I studied Cope's book and synthetic music in college.
His Chopin pieces on the surface kind of sound like a Chopin piece, but when you look at the underlying forms the complexity just isn't there. Musicologists can consistently identify the synthetic pieces.
I'm a little skeptical about the role of snobbery in this. It's impossible to do a properly blinded experiment, because the folks with the necessary knowledge already are able to identify any Chopin (or Bach or Beethoven) piece, and thus know a priori which is the synthetic piece. This seems rather too similar to the story about winetasters (e.g., here, sorry for the cache link: http://74.125.93.132/search?q=cache:SB6S068de0gJ:www.latimes... )
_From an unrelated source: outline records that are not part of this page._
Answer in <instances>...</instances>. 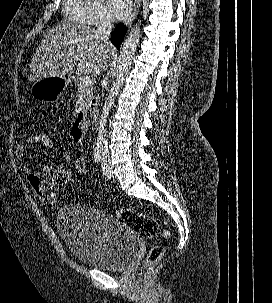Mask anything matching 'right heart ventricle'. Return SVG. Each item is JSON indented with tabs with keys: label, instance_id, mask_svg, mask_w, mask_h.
I'll use <instances>...</instances> for the list:
<instances>
[{
	"label": "right heart ventricle",
	"instance_id": "e07e8e85",
	"mask_svg": "<svg viewBox=\"0 0 272 303\" xmlns=\"http://www.w3.org/2000/svg\"><path fill=\"white\" fill-rule=\"evenodd\" d=\"M64 15L68 22L86 26L90 24L88 0H65Z\"/></svg>",
	"mask_w": 272,
	"mask_h": 303
}]
</instances>
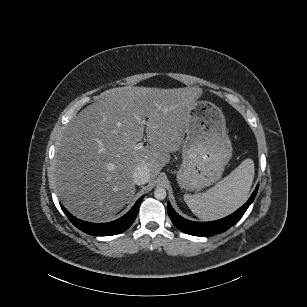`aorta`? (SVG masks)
I'll use <instances>...</instances> for the list:
<instances>
[{
  "label": "aorta",
  "mask_w": 307,
  "mask_h": 307,
  "mask_svg": "<svg viewBox=\"0 0 307 307\" xmlns=\"http://www.w3.org/2000/svg\"><path fill=\"white\" fill-rule=\"evenodd\" d=\"M154 196L160 200L164 199L166 197V189L163 187H156L154 190Z\"/></svg>",
  "instance_id": "aorta-1"
}]
</instances>
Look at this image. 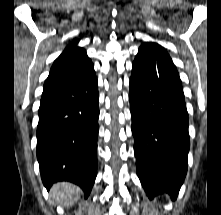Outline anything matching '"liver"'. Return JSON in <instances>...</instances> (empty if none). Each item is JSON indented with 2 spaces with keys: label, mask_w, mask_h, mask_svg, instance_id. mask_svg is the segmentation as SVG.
I'll use <instances>...</instances> for the list:
<instances>
[{
  "label": "liver",
  "mask_w": 221,
  "mask_h": 215,
  "mask_svg": "<svg viewBox=\"0 0 221 215\" xmlns=\"http://www.w3.org/2000/svg\"><path fill=\"white\" fill-rule=\"evenodd\" d=\"M80 189L69 182H59L52 186L50 196L56 204L72 206L80 197Z\"/></svg>",
  "instance_id": "6515ba94"
}]
</instances>
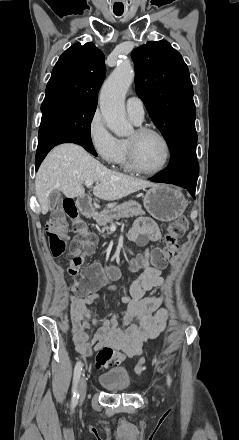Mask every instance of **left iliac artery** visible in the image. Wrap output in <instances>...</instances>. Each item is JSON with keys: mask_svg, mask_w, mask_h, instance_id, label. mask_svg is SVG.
Returning <instances> with one entry per match:
<instances>
[{"mask_svg": "<svg viewBox=\"0 0 239 440\" xmlns=\"http://www.w3.org/2000/svg\"><path fill=\"white\" fill-rule=\"evenodd\" d=\"M167 384L170 386V384H171V378H170V376L168 375L167 376Z\"/></svg>", "mask_w": 239, "mask_h": 440, "instance_id": "44dca946", "label": "left iliac artery"}]
</instances>
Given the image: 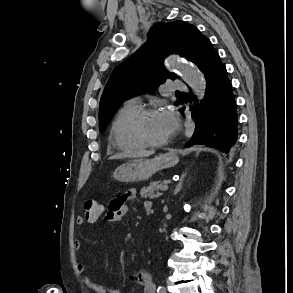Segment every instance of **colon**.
<instances>
[{
    "label": "colon",
    "instance_id": "1",
    "mask_svg": "<svg viewBox=\"0 0 293 293\" xmlns=\"http://www.w3.org/2000/svg\"><path fill=\"white\" fill-rule=\"evenodd\" d=\"M103 212L102 205L94 199H89L84 204V217L88 222H96Z\"/></svg>",
    "mask_w": 293,
    "mask_h": 293
}]
</instances>
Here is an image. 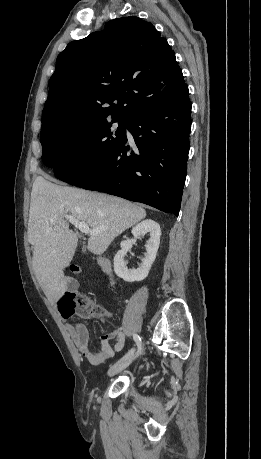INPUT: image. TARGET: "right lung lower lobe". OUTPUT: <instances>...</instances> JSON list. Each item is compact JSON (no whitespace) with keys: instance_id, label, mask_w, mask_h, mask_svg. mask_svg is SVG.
<instances>
[{"instance_id":"obj_1","label":"right lung lower lobe","mask_w":261,"mask_h":459,"mask_svg":"<svg viewBox=\"0 0 261 459\" xmlns=\"http://www.w3.org/2000/svg\"><path fill=\"white\" fill-rule=\"evenodd\" d=\"M188 86L128 120L127 137L106 161L69 184L141 202L178 216L187 171L191 103Z\"/></svg>"}]
</instances>
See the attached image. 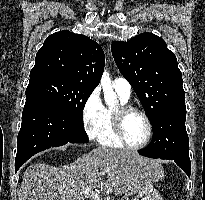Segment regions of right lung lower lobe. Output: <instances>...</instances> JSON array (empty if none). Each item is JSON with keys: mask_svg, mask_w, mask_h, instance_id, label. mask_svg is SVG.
<instances>
[{"mask_svg": "<svg viewBox=\"0 0 205 200\" xmlns=\"http://www.w3.org/2000/svg\"><path fill=\"white\" fill-rule=\"evenodd\" d=\"M84 126L40 97H26L17 138L15 172L33 155L67 143L87 142Z\"/></svg>", "mask_w": 205, "mask_h": 200, "instance_id": "98d812e1", "label": "right lung lower lobe"}]
</instances>
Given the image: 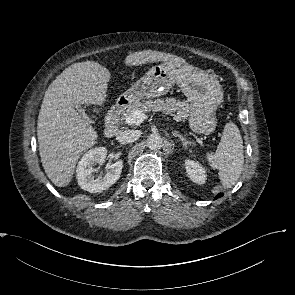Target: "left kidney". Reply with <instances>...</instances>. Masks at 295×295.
Segmentation results:
<instances>
[{"instance_id": "obj_1", "label": "left kidney", "mask_w": 295, "mask_h": 295, "mask_svg": "<svg viewBox=\"0 0 295 295\" xmlns=\"http://www.w3.org/2000/svg\"><path fill=\"white\" fill-rule=\"evenodd\" d=\"M185 169L187 175L193 182L198 184H204L206 182V171L198 162L186 159Z\"/></svg>"}]
</instances>
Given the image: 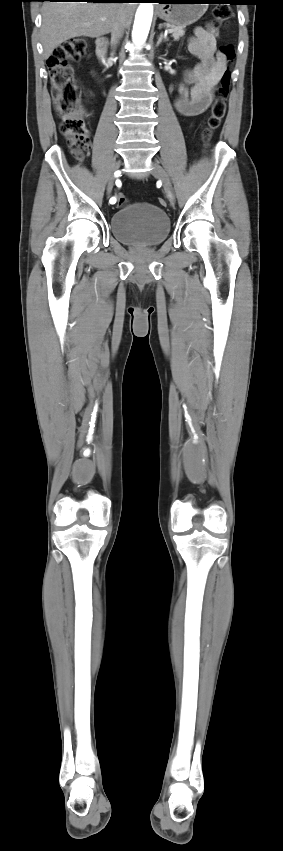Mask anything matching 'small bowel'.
Instances as JSON below:
<instances>
[{"mask_svg":"<svg viewBox=\"0 0 283 851\" xmlns=\"http://www.w3.org/2000/svg\"><path fill=\"white\" fill-rule=\"evenodd\" d=\"M217 38L216 28L208 25L197 27L188 41L189 51L200 61L186 75L190 91H182L175 101L176 110L183 116H197L209 108L214 90L226 71L227 60L217 51ZM92 75L96 76L97 72L93 71Z\"/></svg>","mask_w":283,"mask_h":851,"instance_id":"1","label":"small bowel"}]
</instances>
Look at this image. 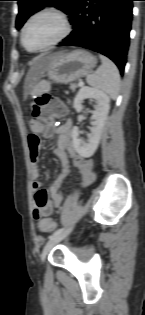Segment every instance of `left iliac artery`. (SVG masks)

I feel that the lack of the underlying complexity is what makes this almost beyond the ability of a human to create in that removing ourselves from patterns/meaning when creating art is incredibly difficult. And to some people the lack of meaning is the beauty. So I am not disagreeing with you - I was just inspired by your comment to think about what I like about music like this.
I obviously can't promise this isn't my own bias, but the Joplin-eque piece just doesn't flow the same as any of the actual Joplin rags I'm familiar with. Same with the Bach. There's something compelling in the originals that seems to be missing from the ersatz version.
It was kind of clear that these songs were modeled off of specific previously written songs. The Bach sounded a lot like Invention 8, Beethoven's and his Sonata, Joplin and Maple leaf rag.
http://www.npr.org/templates/story/story.php?storyId=1137194...
It's funny that All Things Considered, not ArsTechnica or singularityhub, included a little detail that will amuse some HN readers:
RAZ: What exactly is Emily Howell, and how does she, it work?
Prof. COPE: Well, that could be a very long answer, but simply put, it's a computer program I've written in the computer programming language LISP.